Who doesn’t love Dr. Seuss and Read Across America day? Right, absolutely no one. However, one must be clever to engage certain “too cool for school” middle school students around Dr. Seuss. I have long loved Dr. Seuss’s My Many Colored Days, illustrated by Steve Johnson and Lou Fancher, and wanted to come up with an activity to follow a read aloud. A read aloud made engaging and accessible thanks to a document camera, that is.

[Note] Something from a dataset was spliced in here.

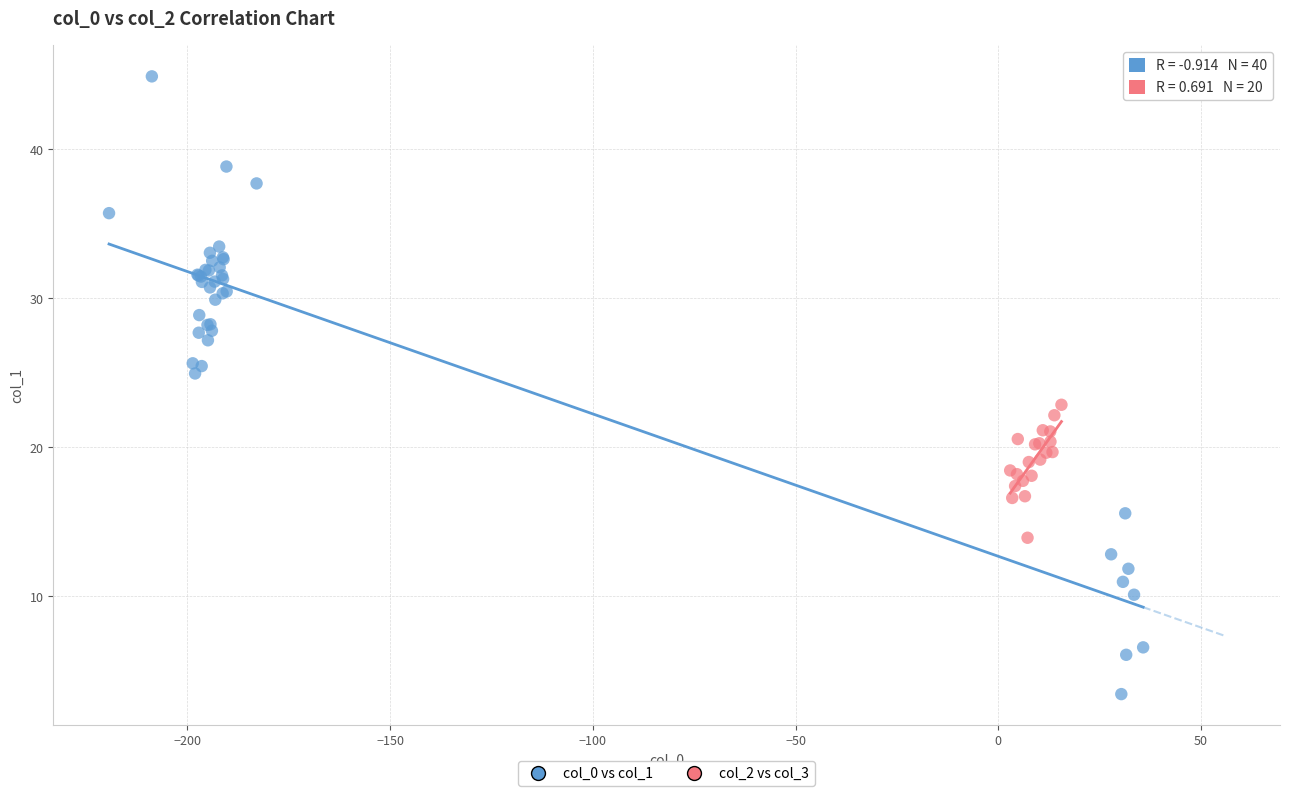

Which series contains the lowest Y value?

col_0 vs col_1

My Many Colored Days by Dr. Seuss

I wanted to design a lesson that extended the concepts within the paintings in the book, especially the simple shapes and evolving color. My students had experimented with breaking up implied form with overlapping in a previous project. This occurs frequently within the illustrations as well.

img_5081-3

This book is also about moods associated with the different colors. In order to engage the middle school artists, I wanted to allow for personal connections. I also wanted to give them a chance to re-evaluate the the way they perceive color.

purple

These sound like intellectual goals, yet they were easily boiled down into a very manageable, hugely successful project that can be simplified or extended to reach artists of all abilities. And it involves hand tracing (as in turkey hands). How fun.

Madison K.
Madison K.

Students traced their hands at least five times, making sure they had created at least ten shapes with overlapping. They then colored in each shape with marker and outlined the hand shapes with a silver Sharpie. Students were encouraged to look at each color and consider words to describe how the color makes them feel and write the “mood”word on the colored shape with silver Sharpie. The last step was to cut around the shapes eliminating the background. EZPZ!

Sophia P.
Sophia P.
Sarah C.
Sarah C.
Melissa H.
Melissa H.
Ryan F.
Ryan F.
Lily B.
Lily B.
Katarina M.
Katarina M.
Chloe K.
Chloe K.
Brooke G.
Brooke G
Anna C.
Anna C.
Aly J.
Aly J.

I love the adjectives and nouns the artists chose for their “Mood Palettes”, words like “clever”, “stoic”, “creative”. The big plan is to group them together on mural paper to create a large collaborative piece. With a warm up exercise, the read aloud and the project, this lesson took two fifty-minute blocks. I used this as a sub plan because I had to be out one of the four days, otherwise tempera cakes would have been used to fill in the solid areas of color. With markers it is an easy sub plan. Enjoy!